TASK TO COMPLETE:
Please output exactly the lines from the one containing "teapot: present [260,386,371,446]" through the end of the records below, leaving out any pictures.

RECORDED INFORMATION:

__________________________________________________

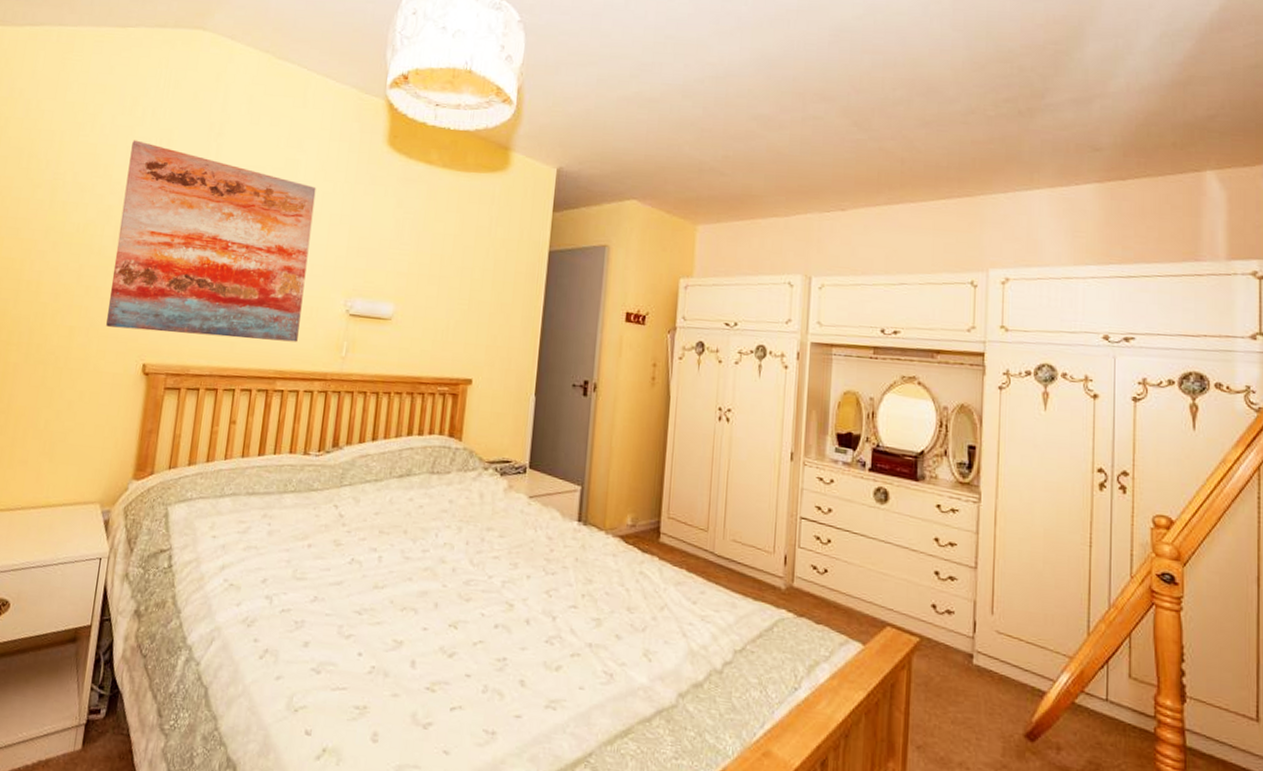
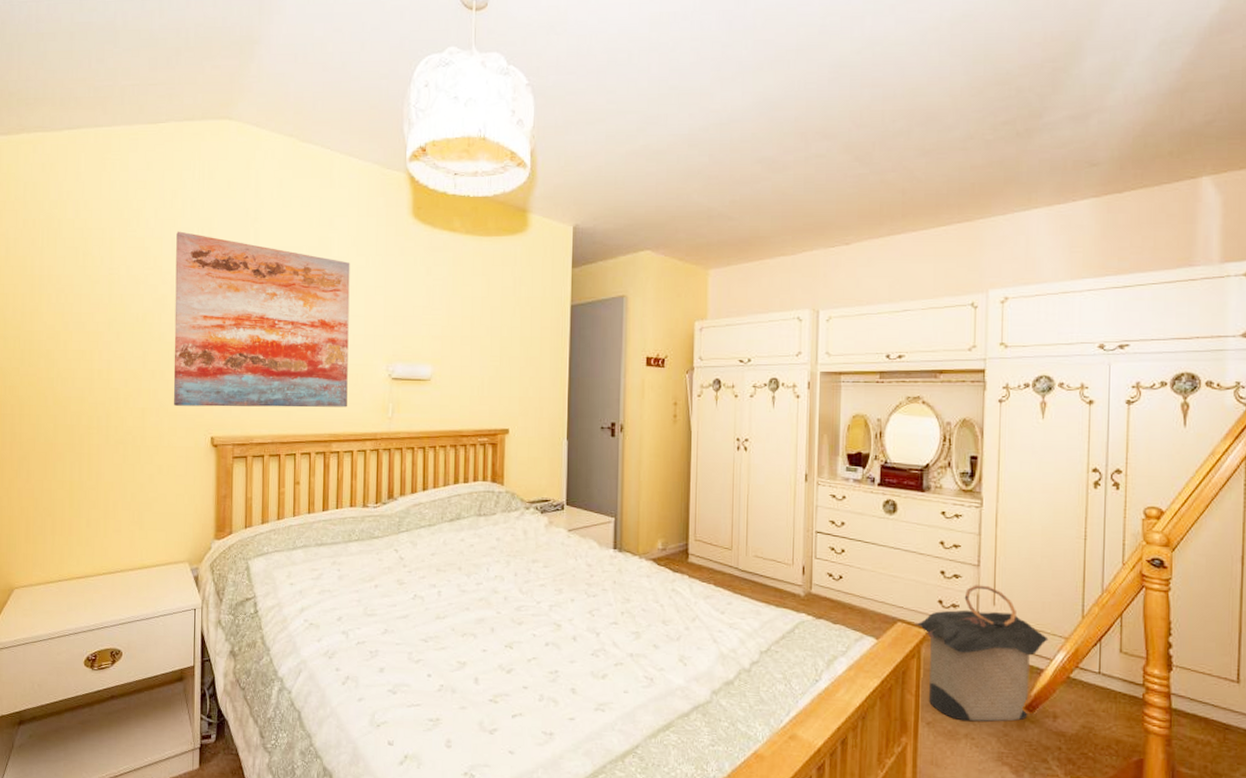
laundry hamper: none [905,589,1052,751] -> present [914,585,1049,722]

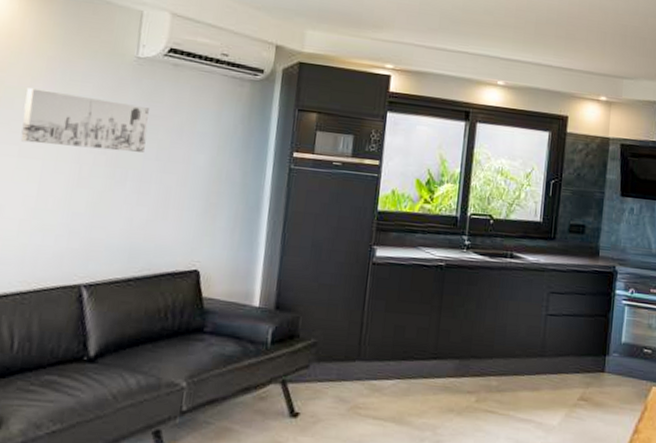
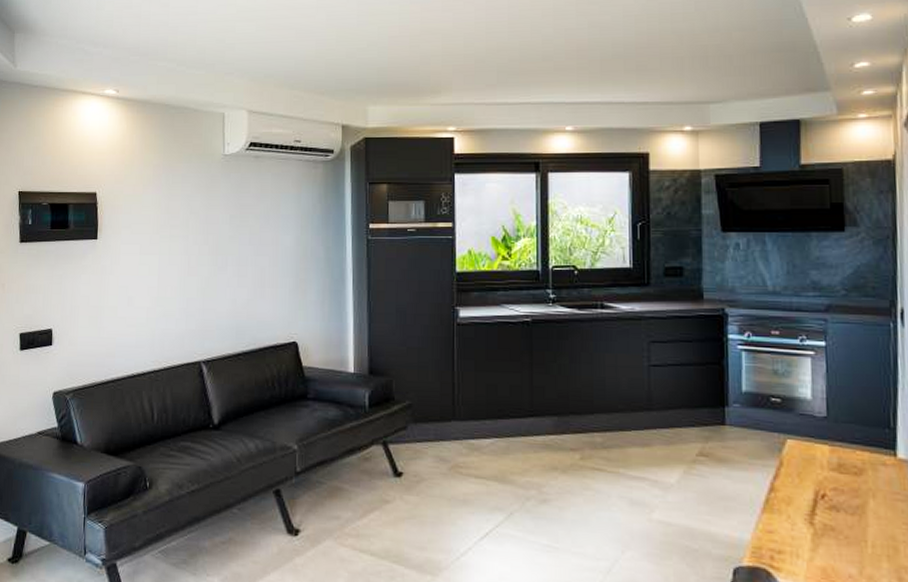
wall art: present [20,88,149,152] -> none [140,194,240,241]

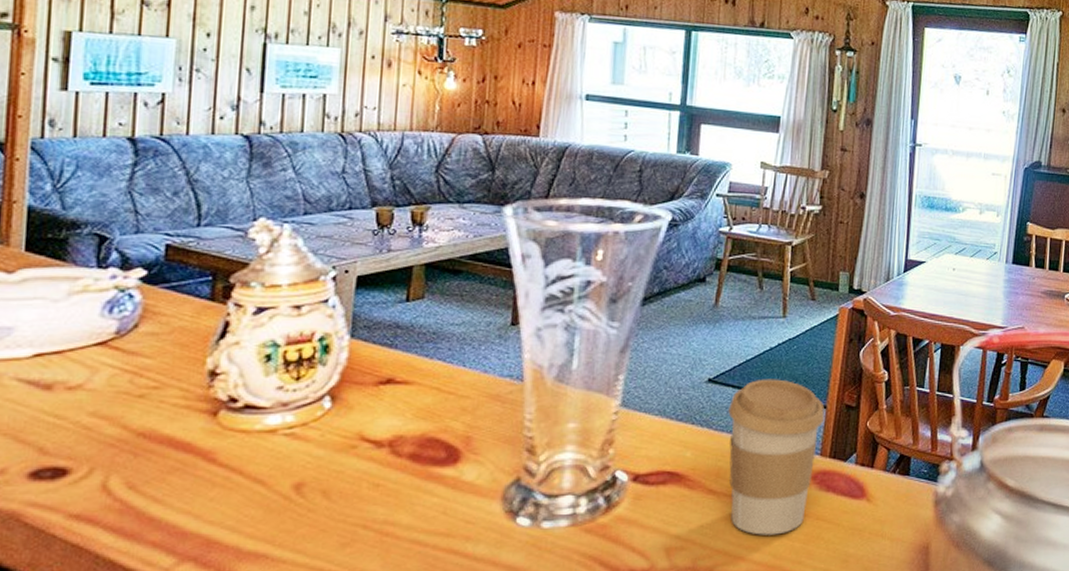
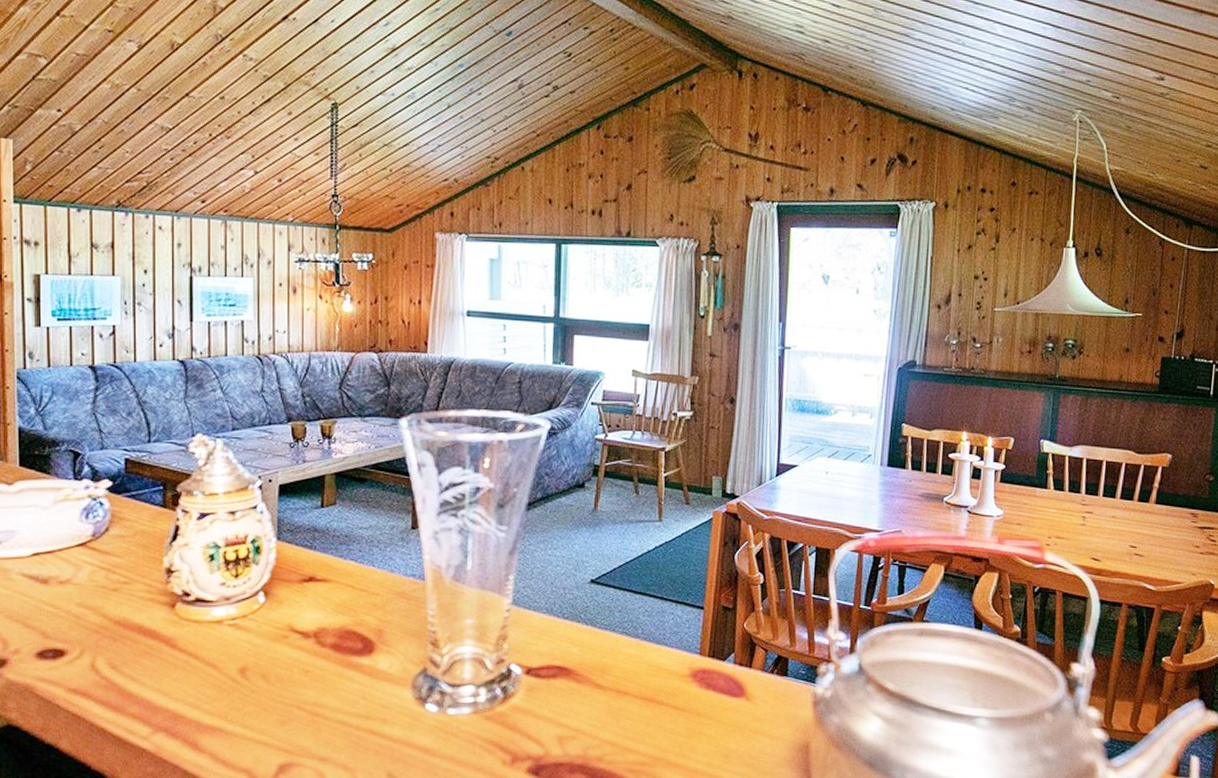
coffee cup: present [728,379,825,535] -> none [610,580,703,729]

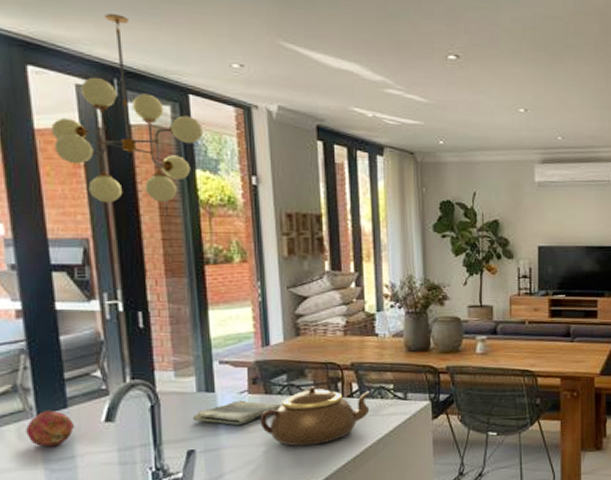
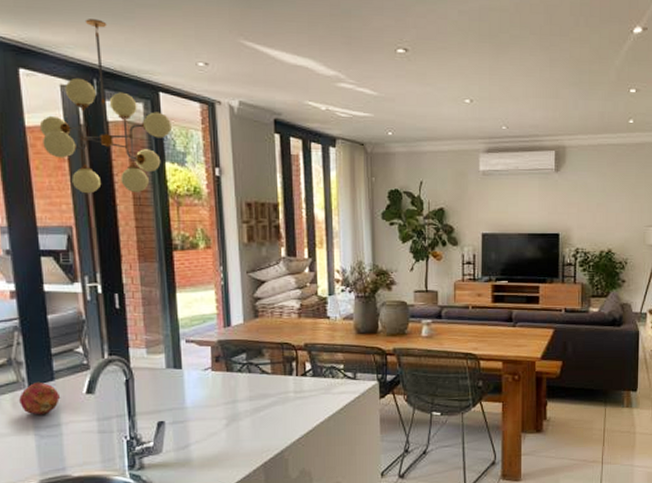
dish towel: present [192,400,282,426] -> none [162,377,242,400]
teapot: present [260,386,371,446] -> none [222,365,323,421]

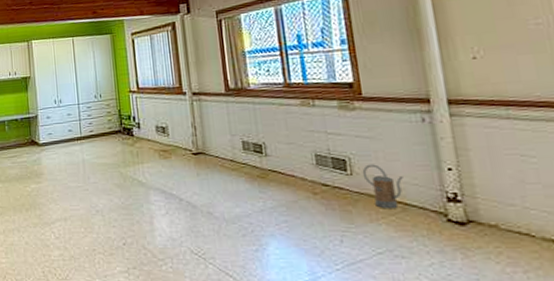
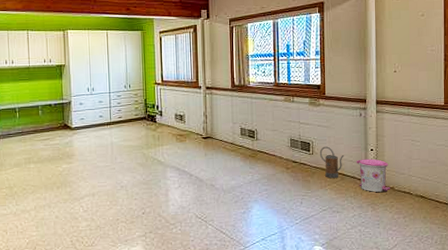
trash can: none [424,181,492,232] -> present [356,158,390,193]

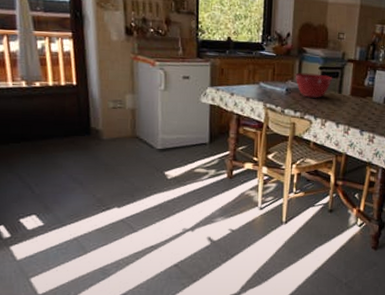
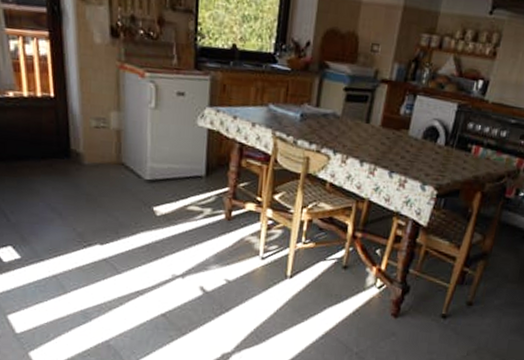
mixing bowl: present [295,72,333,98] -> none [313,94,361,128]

__________________________________________________

EXERCISE RESULT:
teapot: present [260,386,371,446] -> none [222,365,323,421]

trash can: none [424,181,492,232] -> present [356,158,390,193]

mixing bowl: present [295,72,333,98] -> none [313,94,361,128]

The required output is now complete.